§ WHAT YOU ARE ASKED TO DO: Would you write out the rows from the start of the records up to and including the line with "partners, or used", leaving the pictures out of your answer?

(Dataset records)
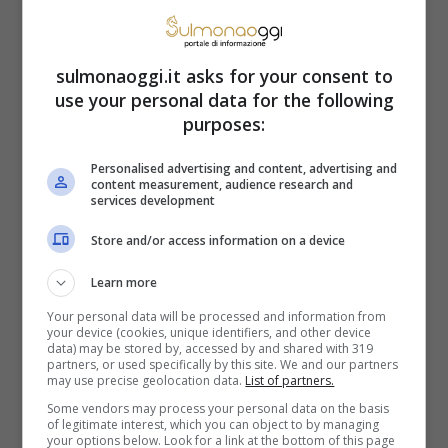
sulmonaoggi.it asks for your consent to
use your personal data for the following
purposes:
Personalised advertising and content, advertising and
content measurement, audience research and
services development
Store and/or access information on a device
Che cosa accadrà nel corso delle prossime puntate –
Learn more
Credits: Raiplay – Sulmonaoggi.it
Your personal data will be processed and information from
your device (cookies, unique identifiers, and other device
Mercoledì l’episodio si aprirà con il ritorno
data) may be stored by, accessed by and shared with 319
partners, or used specifically by this site. We and our partners
may use precise geolocation data.
List of partners.
di Adelaide e la mancata proposta di
Some vendors may process your personal data on the basis
Nozze, mentre Flora vuole rassicurazioni
of legitimate interest, which you can object to by managing
your options below. Look for a link at the bottom of this page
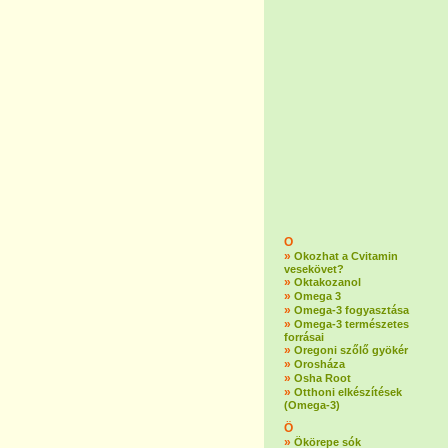
O
»
Okozhat a Cvitamin
vesekövet?
»
Oktakozanol
»
Omega 3
»
Omega-3 fogyasztása
»
Omega-3 természetes
forrásai
»
Oregoni szőlő gyökér
»
Orosháza
»
Osha Root
»
Otthoni elkészítések
(Omega-3)
Ö
»
Ökörepe sók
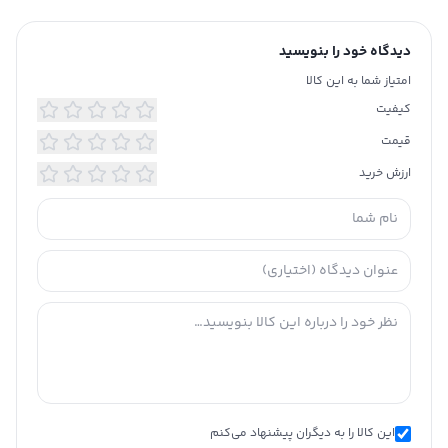
دیدگاه خود را بنویسید
امتیاز شما به این کالا
کیفیت
قیمت
ارزش خرید
این کالا را به دیگران پیشنهاد می‌کنم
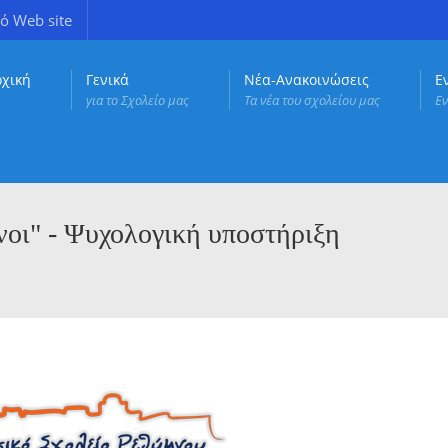
ό Web site
ρχική
Γενικά
Νέα-Ανακοινώσεις
Ε
για το Σχολείο μας
Τα νέα του σχολείου μας
Εν
νοι" - Ψυχολογική υποστήριξη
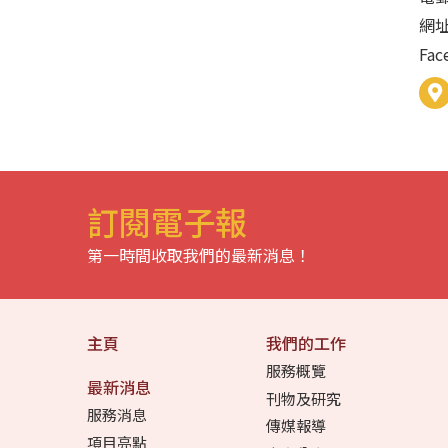
網
Fa
訂閱電子報
第一時間收取我們的最新消息！
主頁
我們的工作
服務概覽
最新消息
刊物及研究
服務消息
傳媒報導
項目亮點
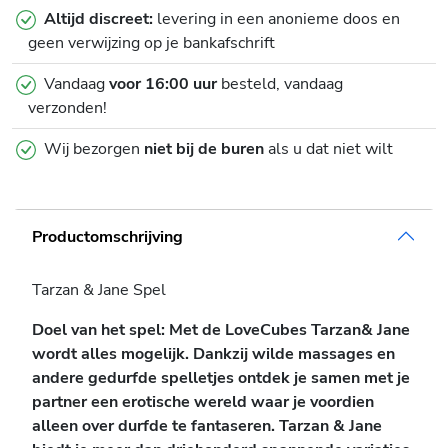
Altijd discreet:
levering in een anonieme doos en
geen verwijzing op je bankafschrift
Vandaag
voor 16:00 uur
besteld, vandaag
verzonden!
Wij bezorgen
niet bij de buren
als u dat niet wilt
Productomschrijving
Tarzan & Jane Spel
Doel van het spel: Met de LoveCubes Tarzan& Jane
wordt alles mogelijk. Dankzij wilde massages en
andere gedurfde spelletjes ontdek je samen met je
partner een erotische wereld waar je voordien
alleen over durfde te fantaseren. Tarzan & Jane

§ ANSWER:
sulmonaoggi.it asks for your consent to
use your personal data for the following
purposes:
Personalised advertising and content, advertising and
content measurement, audience research and
services development
Store and/or access information on a device
Che cosa accadrà nel corso delle prossime puntate –
Learn more
Credits: Raiplay – Sulmonaoggi.it
Your personal data will be processed and information from
your device (cookies, unique identifiers, and other device
Mercoledì l’episodio si aprirà con il ritorno
data) may be stored by, accessed by and shared with 319
partners, or used specifically by this site. We and our partners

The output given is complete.